EXERCISE DESCRIPTION
Print the line containing "speed_violation, 21: 600 -> 326" and every later line of the records. Keep each one exactly as given, ending with the last.

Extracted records
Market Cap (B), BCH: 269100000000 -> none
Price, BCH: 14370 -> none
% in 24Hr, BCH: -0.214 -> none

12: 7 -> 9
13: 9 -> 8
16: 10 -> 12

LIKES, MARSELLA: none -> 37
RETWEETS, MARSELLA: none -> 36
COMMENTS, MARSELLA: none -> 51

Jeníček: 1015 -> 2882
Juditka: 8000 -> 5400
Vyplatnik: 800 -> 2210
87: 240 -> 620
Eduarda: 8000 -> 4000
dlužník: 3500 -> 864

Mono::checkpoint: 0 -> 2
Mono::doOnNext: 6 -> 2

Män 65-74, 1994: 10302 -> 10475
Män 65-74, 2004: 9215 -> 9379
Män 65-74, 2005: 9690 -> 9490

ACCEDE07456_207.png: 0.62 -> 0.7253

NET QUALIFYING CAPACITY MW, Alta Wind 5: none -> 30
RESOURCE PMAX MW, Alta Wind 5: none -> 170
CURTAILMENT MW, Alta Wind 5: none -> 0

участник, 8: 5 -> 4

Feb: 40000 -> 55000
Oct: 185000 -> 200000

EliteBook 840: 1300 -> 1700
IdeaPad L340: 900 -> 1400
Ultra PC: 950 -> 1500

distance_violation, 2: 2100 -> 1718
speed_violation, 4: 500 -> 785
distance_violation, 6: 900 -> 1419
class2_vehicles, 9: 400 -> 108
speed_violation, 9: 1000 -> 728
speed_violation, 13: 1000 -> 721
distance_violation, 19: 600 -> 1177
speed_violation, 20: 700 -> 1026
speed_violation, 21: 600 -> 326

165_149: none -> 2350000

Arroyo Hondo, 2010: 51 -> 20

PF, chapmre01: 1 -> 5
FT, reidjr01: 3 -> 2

RESPONSE TO THIS EXERCISE
speed_violation, 21: 600 -> 326

165_149: none -> 2350000

Arroyo Hondo, 2010: 51 -> 20

PF, chapmre01: 1 -> 5
FT, reidjr01: 3 -> 2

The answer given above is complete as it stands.